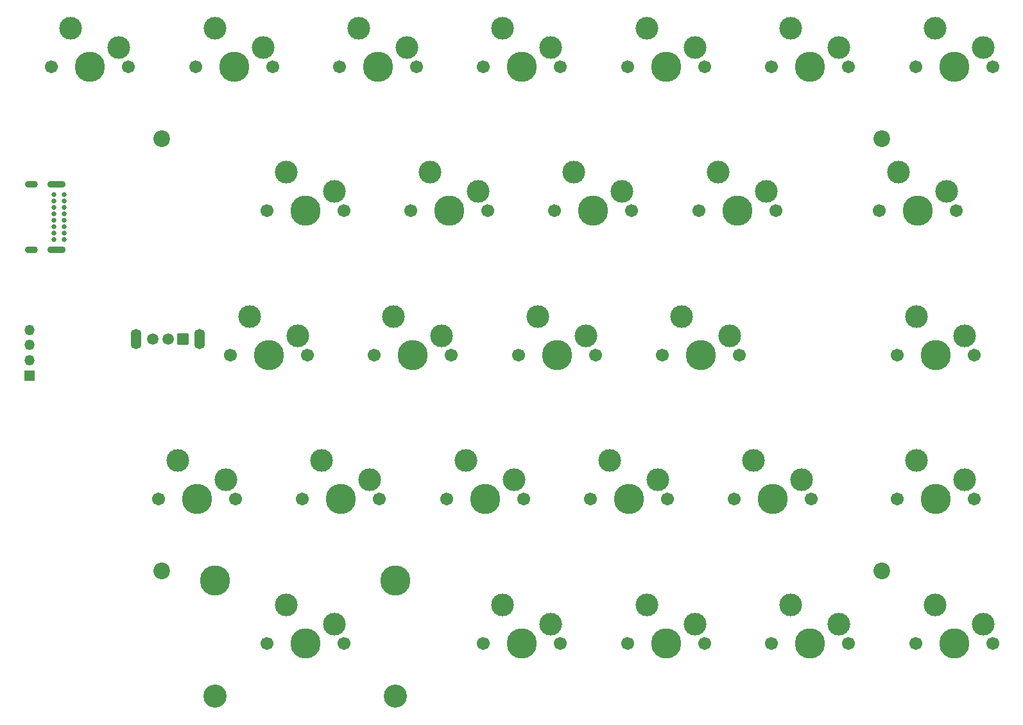
<source format=gbr>
%TF.GenerationSoftware,KiCad,Pcbnew,7.0.7*%
%TF.CreationDate,2024-02-18T16:08:08+01:00*%
%TF.ProjectId,kingslayer-28,6b696e67-736c-4617-9965-722d32382e6b,rev?*%
%TF.SameCoordinates,Original*%
%TF.FileFunction,Soldermask,Bot*%
%TF.FilePolarity,Negative*%
%FSLAX46Y46*%
G04 Gerber Fmt 4.6, Leading zero omitted, Abs format (unit mm)*
G04 Created by KiCad (PCBNEW 7.0.7) date 2024-02-18 16:08:08*
%MOMM*%
%LPD*%
G01*
G04 APERTURE LIST*
G04 Aperture macros list*
%AMRoundRect*
0 Rectangle with rounded corners*
0 $1 Rounding radius*
0 $2 $3 $4 $5 $6 $7 $8 $9 X,Y pos of 4 corners*
0 Add a 4 corners polygon primitive as box body*
4,1,4,$2,$3,$4,$5,$6,$7,$8,$9,$2,$3,0*
0 Add four circle primitives for the rounded corners*
1,1,$1+$1,$2,$3*
1,1,$1+$1,$4,$5*
1,1,$1+$1,$6,$7*
1,1,$1+$1,$8,$9*
0 Add four rect primitives between the rounded corners*
20,1,$1+$1,$2,$3,$4,$5,0*
20,1,$1+$1,$4,$5,$6,$7,0*
20,1,$1+$1,$6,$7,$8,$9,0*
20,1,$1+$1,$8,$9,$2,$3,0*%
G04 Aperture macros list end*
%ADD10C,0.650000*%
%ADD11O,2.400000X0.900000*%
%ADD12O,1.700000X0.900000*%
%ADD13R,1.350000X1.350000*%
%ADD14O,1.350000X1.350000*%
%ADD15RoundRect,0.102000X0.654000X0.654000X-0.654000X0.654000X-0.654000X-0.654000X0.654000X-0.654000X0*%
%ADD16C,1.512000*%
%ADD17O,1.434000X2.664000*%
%ADD18C,1.701800*%
%ADD19C,3.000000*%
%ADD20C,3.987800*%
%ADD21C,2.200000*%
%ADD22C,3.048000*%
G04 APERTURE END LIST*
D10*
%TO.C,USB1*%
X85652848Y-71624800D03*
X85652848Y-72474800D03*
X85652848Y-73324800D03*
X85652848Y-74174800D03*
X85652848Y-75024800D03*
X85652848Y-75874800D03*
X85652848Y-76724800D03*
X85652848Y-77574800D03*
X84327848Y-77579800D03*
X84327848Y-76729800D03*
X84327848Y-75879800D03*
X84327848Y-75029800D03*
X84327848Y-74179800D03*
X84327848Y-73329800D03*
X84327848Y-72479800D03*
X84327848Y-71624800D03*
D11*
X84672848Y-70274800D03*
D12*
X81292848Y-70274800D03*
D11*
X84672848Y-78924800D03*
D12*
X81292848Y-78924800D03*
%TD*%
D13*
%TO.C,J1*%
X81072448Y-95504000D03*
D14*
X81072448Y-93504000D03*
X81072448Y-91504000D03*
X81072448Y-89504000D03*
%TD*%
D15*
%TO.C,SW1*%
X101344048Y-90678000D03*
D16*
X99344048Y-90678000D03*
X97344048Y-90678000D03*
D17*
X103544048Y-90678000D03*
X95144048Y-90678000D03*
%TD*%
D18*
%TO.C,K9*%
X179532848Y-73800000D03*
D19*
X178262848Y-71260000D03*
D20*
X174452848Y-73800000D03*
D19*
X171912848Y-68720000D03*
D18*
X169372848Y-73800000D03*
%TD*%
%TO.C,K13*%
X205732848Y-92800000D03*
D19*
X204462848Y-90260000D03*
D20*
X200652848Y-92800000D03*
D19*
X198112848Y-87720000D03*
D18*
X195572848Y-92800000D03*
%TD*%
%TO.C,K28*%
X122532848Y-130800000D03*
D19*
X121262848Y-128260000D03*
D20*
X117452848Y-130800000D03*
D19*
X114912848Y-125720000D03*
D18*
X112372848Y-130800000D03*
%TD*%
%TO.C,K8*%
X203332848Y-73800000D03*
D19*
X202062848Y-71260000D03*
D20*
X198252848Y-73800000D03*
D19*
X195712848Y-68720000D03*
D18*
X193172848Y-73800000D03*
%TD*%
%TO.C,K17*%
X117732848Y-92800000D03*
D19*
X116462848Y-90260000D03*
D20*
X112652848Y-92800000D03*
D19*
X110112848Y-87720000D03*
D18*
X107572848Y-92800000D03*
%TD*%
D21*
%TO.C,H3*%
X98552848Y-64300000D03*
%TD*%
D18*
%TO.C,K2*%
X189132848Y-54800000D03*
D19*
X187862848Y-52260000D03*
D20*
X184052848Y-54800000D03*
D19*
X181512848Y-49720000D03*
D18*
X178972848Y-54800000D03*
%TD*%
%TO.C,K4*%
X151132848Y-54800000D03*
D19*
X149862848Y-52260000D03*
D20*
X146052848Y-54800000D03*
D19*
X143512848Y-49720000D03*
D18*
X140972848Y-54800000D03*
%TD*%
%TO.C,K3*%
X170132848Y-54800000D03*
D19*
X168862848Y-52260000D03*
D20*
X165052848Y-54800000D03*
D19*
X162512848Y-49720000D03*
D18*
X159972848Y-54800000D03*
%TD*%
%TO.C,K1*%
X208132848Y-54800000D03*
D19*
X206862848Y-52260000D03*
D20*
X203052848Y-54800000D03*
D19*
X200512848Y-49720000D03*
D18*
X197972848Y-54800000D03*
%TD*%
%TO.C,K24*%
X208132848Y-130800000D03*
D19*
X206862848Y-128260000D03*
D20*
X203052848Y-130800000D03*
D19*
X200512848Y-125720000D03*
D18*
X197972848Y-130800000D03*
%TD*%
%TO.C,K5*%
X132132848Y-54800000D03*
D19*
X130862848Y-52260000D03*
D20*
X127052848Y-54800000D03*
D19*
X124512848Y-49720000D03*
D18*
X121972848Y-54800000D03*
%TD*%
%TO.C,K12*%
X122532848Y-73800000D03*
D19*
X121262848Y-71260000D03*
D20*
X117452848Y-73800000D03*
D19*
X114912848Y-68720000D03*
D18*
X112372848Y-73800000D03*
%TD*%
%TO.C,K14*%
X174732848Y-92800000D03*
D19*
X173462848Y-90260000D03*
D20*
X169652848Y-92800000D03*
D19*
X167112848Y-87720000D03*
D18*
X164572848Y-92800000D03*
%TD*%
%TO.C,K21*%
X146232848Y-111800000D03*
D19*
X144962848Y-109260000D03*
D20*
X141152848Y-111800000D03*
D19*
X138612848Y-106720000D03*
D18*
X136072848Y-111800000D03*
%TD*%
D21*
%TO.C,H4*%
X193552848Y-121300000D03*
%TD*%
D18*
%TO.C,K10*%
X160532848Y-73800000D03*
D19*
X159262848Y-71260000D03*
D20*
X155452848Y-73800000D03*
D19*
X152912848Y-68720000D03*
D18*
X150372848Y-73800000D03*
%TD*%
%TO.C,K18*%
X205732848Y-111800000D03*
D19*
X204462848Y-109260000D03*
D20*
X200652848Y-111800000D03*
D19*
X198112848Y-106720000D03*
D18*
X195572848Y-111800000D03*
%TD*%
%TO.C,K26*%
X170132848Y-130800000D03*
D19*
X168862848Y-128260000D03*
D20*
X165052848Y-130800000D03*
D19*
X162512848Y-125720000D03*
D18*
X159972848Y-130800000D03*
%TD*%
%TO.C,K15*%
X155732848Y-92800000D03*
D19*
X154462848Y-90260000D03*
D20*
X150652848Y-92800000D03*
D19*
X148112848Y-87720000D03*
D18*
X145572848Y-92800000D03*
%TD*%
%TO.C,K20*%
X165232848Y-111800000D03*
D19*
X163962848Y-109260000D03*
D20*
X160152848Y-111800000D03*
D19*
X157612848Y-106720000D03*
D18*
X155072848Y-111800000D03*
%TD*%
%TO.C,K19*%
X184232848Y-111800000D03*
D19*
X182962848Y-109260000D03*
D20*
X179152848Y-111800000D03*
D19*
X176612848Y-106720000D03*
D18*
X174072848Y-111800000D03*
%TD*%
%TO.C,K7*%
X94132848Y-54800000D03*
D19*
X92862848Y-52260000D03*
D20*
X89052848Y-54800000D03*
D19*
X86512848Y-49720000D03*
D18*
X83972848Y-54800000D03*
%TD*%
D21*
%TO.C,H5*%
X98552848Y-121300000D03*
%TD*%
%TO.C,H2*%
X193552848Y-64300000D03*
%TD*%
D20*
%TO.C,H1*%
X105552848Y-122545000D03*
D22*
X105552848Y-137785000D03*
D20*
X129352848Y-122545000D03*
D22*
X129352848Y-137785000D03*
%TD*%
D18*
%TO.C,K16*%
X136732848Y-92800000D03*
D19*
X135462848Y-90260000D03*
D20*
X131652848Y-92800000D03*
D19*
X129112848Y-87720000D03*
D18*
X126572848Y-92800000D03*
%TD*%
%TO.C,K23*%
X108232848Y-111800000D03*
D19*
X106962848Y-109260000D03*
D20*
X103152848Y-111800000D03*
D19*
X100612848Y-106720000D03*
D18*
X98072848Y-111800000D03*
%TD*%
%TO.C,K6*%
X113132848Y-54800000D03*
D19*
X111862848Y-52260000D03*
D20*
X108052848Y-54800000D03*
D19*
X105512848Y-49720000D03*
D18*
X102972848Y-54800000D03*
%TD*%
%TO.C,K27*%
X151132848Y-130800000D03*
D19*
X149862848Y-128260000D03*
D20*
X146052848Y-130800000D03*
D19*
X143512848Y-125720000D03*
D18*
X140972848Y-130800000D03*
%TD*%
%TO.C,K11*%
X141532848Y-73800000D03*
D19*
X140262848Y-71260000D03*
D20*
X136452848Y-73800000D03*
D19*
X133912848Y-68720000D03*
D18*
X131372848Y-73800000D03*
%TD*%
%TO.C,K25*%
X189132848Y-130800000D03*
D19*
X187862848Y-128260000D03*
D20*
X184052848Y-130800000D03*
D19*
X181512848Y-125720000D03*
D18*
X178972848Y-130800000D03*
%TD*%
%TO.C,K22*%
X127232848Y-111800000D03*
D19*
X125962848Y-109260000D03*
D20*
X122152848Y-111800000D03*
D19*
X119612848Y-106720000D03*
D18*
X117072848Y-111800000D03*
%TD*%
M02*

</source>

▬▬▬

→ **The problem**
Say how many lines of the material hold the string "KiCad". Nothing else should be written.

→ **Response box**
2